Because Neeta was intently watching one of her Bollywood movies, I didn't dare ask her to help therefore, I have no pictures of the next steps which require a lot of stirring and taking of temperatures.
Next, heat the milk and gelatin mixture over high heat stirring constantly until gelatin is dissolved and mixture registers about 135 degrees on an instant-read thermometer, about 2 minutes. Off heat, add sugar and salt and stir until dissolved , about a minute more.
Stirring constantly, slowly pour yogurt/cream mix into sauce pan with the milk then carefully transfer the mixture to the bowl floating in the ice bath. Stir frequently till mixture reaches the consistency of eggnog and registers a temperature of 50 degrees, about 10 to 12 minutes. Take out the pod and strain the mixture into a large pitcher, then distribute it among 8 ramekins or wine glasses. Cover with plastic wrap and refrigerate till just set. (about 4 hours) (mixture should wobble when gently shaken).
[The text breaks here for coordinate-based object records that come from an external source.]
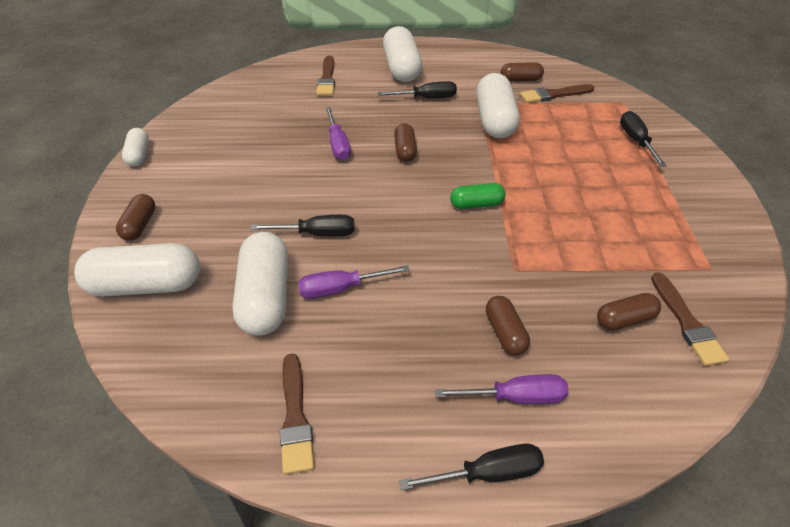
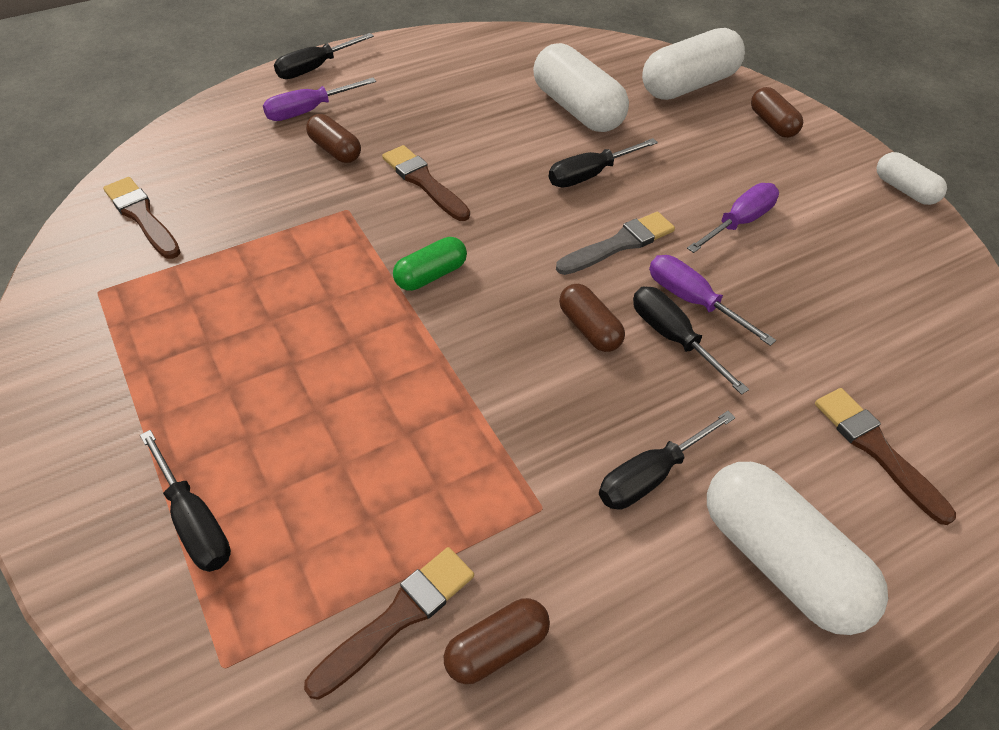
camera: 150 degrees right, 5 degrees up
(295, 417) = (474, 54): brown brush -> brown brush (424, 182)
(340, 289) = (516, 135): purple screwdriver -> purple screwdriver (740, 222)
(346, 183) = (619, 244): none -> grey brush
(366, 135) = (672, 337): none -> black screwdriver
(495, 120) = (487, 465): white capsule -> none
(625, 320) = (212, 198): brown capsule -> none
Serve, panna cotta as is in wine glasses or carefully unmold ramekins by dipping them in hot water for 3-4 seconds then loosening with a wet finger and inverting onto a plate.
Serve with a berry sauce or with sweetened berries and a sprig of mint for company or like I did, add some top of the season blueberries to the panna cotta beforehand. It's a really lovely dessert. Oh,and don't throw out that vanilla bean pod after you strain it out of the mixture. Allow it to dry, then drop it into your sugar bowl for beautifully scented sugar for your coffee.
While I can take credit for adapting the panna cotta recipe, the lovely banana nut bread above was the recipe of my fellow blogger, Gnee who writes the very professional and beautifully photographed, "Singing With Birds".
If you navigate there, you will see why I was inspired to try the recipe, which I can assure you will not disappoint. I used 2 cups of dry toasted pecan pieces and produced 2 loaves of truly delicious quick bread, perfect served as is, or with marscapone or a dollop of whipped cream. Try these desserts. You will really like them.